See also: Where Today’s Receipt Data Falls Short for FIs and FinTechs
To that end, said Gilman, “as we build this network, we are creating the infrastructure for the banks and the FinTechs to build on top of — and to focus their time on creating their customers’ experiences.”
Generation Z a Key Market
The targeted offers can be especially important to the younger generations — those consumers who, as time goes on, will have the lion’s share of purchasing power.
FinTechs like Copper — which offers parent-supervised banking services to younger consumers such as personalized debits — are also “data ready,” said Behringer, and seek to use that receipt-level info to guide families towards healthier financial lifestyles. Merchants also would do well, he said, to leverage item-level information to extend targeted, personalized offers to these younger consumers online or in the aisle.
Generation Z is an attractive demographic for merchants considering Banyan’s two-sided network and the ability to “zero” in on offers that have relevance to purchases (and saving money) while better understanding spending behavior.
Teens, and Generation Z, said Behringer, “vote with their dollars. They have an awareness and an affinity for the brands they purchase from and for the products they purchase.”

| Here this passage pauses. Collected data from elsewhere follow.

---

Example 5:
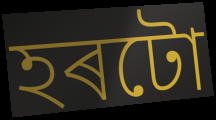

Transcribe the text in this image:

হৰটো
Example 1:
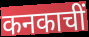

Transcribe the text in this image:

कनकाचीं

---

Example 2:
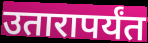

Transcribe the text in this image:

उतारापर्यंत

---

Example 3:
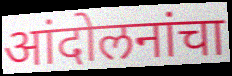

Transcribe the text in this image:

आंदोलनांचा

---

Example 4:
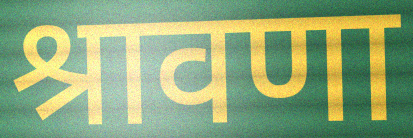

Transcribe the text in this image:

श्रावणा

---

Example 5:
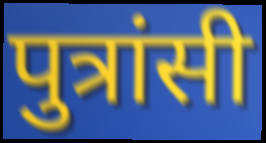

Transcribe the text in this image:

पुत्रांसी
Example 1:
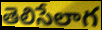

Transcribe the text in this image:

తెలిసేలాగ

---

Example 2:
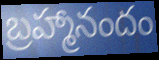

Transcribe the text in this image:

బ్రహ్మానందం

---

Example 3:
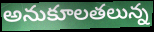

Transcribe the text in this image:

అనుకూలతలున్న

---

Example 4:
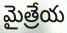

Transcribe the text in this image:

మైత్రేయ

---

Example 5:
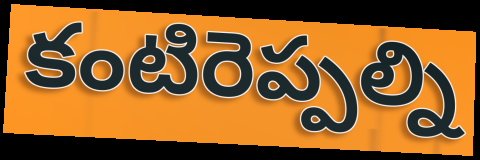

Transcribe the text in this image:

కంటిరెప్పల్ని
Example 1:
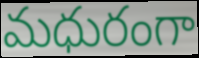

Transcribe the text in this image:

మధురంగా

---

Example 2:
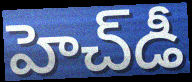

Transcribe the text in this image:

హెచ్‌డీ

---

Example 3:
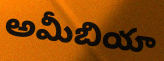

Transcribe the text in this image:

అమీబియా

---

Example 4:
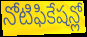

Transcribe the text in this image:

See also: Gen Z Takes the Connected Commerce Torch From Millennials
Along with that affinity, he said, teens have a hyper-awareness — unlike any generation before — of the financial missteps of their forebears in taking on too much credit card debt to pay for things. They’re ready to learn from what the data is telling them.
Of Gen Z, he said, “this is a generation that has really bought in to knowing where they are spending and how they are spending.”

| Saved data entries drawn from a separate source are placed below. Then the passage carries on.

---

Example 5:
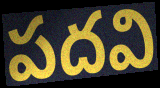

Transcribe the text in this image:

పదవి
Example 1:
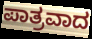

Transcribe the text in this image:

ಪಾತ್ರವಾದ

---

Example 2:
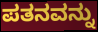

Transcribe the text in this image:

ಪತನವನ್ನು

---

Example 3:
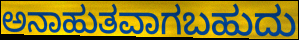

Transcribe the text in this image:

ಅನಾಹುತವಾಗಬಹುದು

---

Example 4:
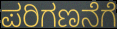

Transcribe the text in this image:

ಪರಿಗಣನೆಗೆ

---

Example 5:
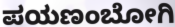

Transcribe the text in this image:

ಪಯಣಂಬೋಗಿ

The Copper app, he said, is focused on “onboarding millions of teens and their families into the financial system — with ‘Trojan Horses’ that build the right financial habits, long term.”
Better visibility into that spending, with receipt level data, he said, “gives families to the chance to have the right conversations … about budgeting.” Item-level data, said Gilman, lets teens/parents see receipts in banking apps to take note of what they’ve bought and when — and have those purchases presented across a variety of spending categories.
“This helps foster those conversations about what’s important to, and a spending priority for teens,” said Gilman, “and how their spending should look over time.”
A digital, detailed view into purchasing history lets teens see the trade-offs between what they spend and what might be keeping them from reaching their desired savings goals (such as for a trip or a new phone).
As receipt data improves visibility throughout the commerce ecosystem, “It’s a win-win all around,” said Gilman. “The merchant’s able to drive incremental sales to their store. The consumer saves money on things they want and need to buy, and the FinTech and the banks are able to increase top of wallet and spend.”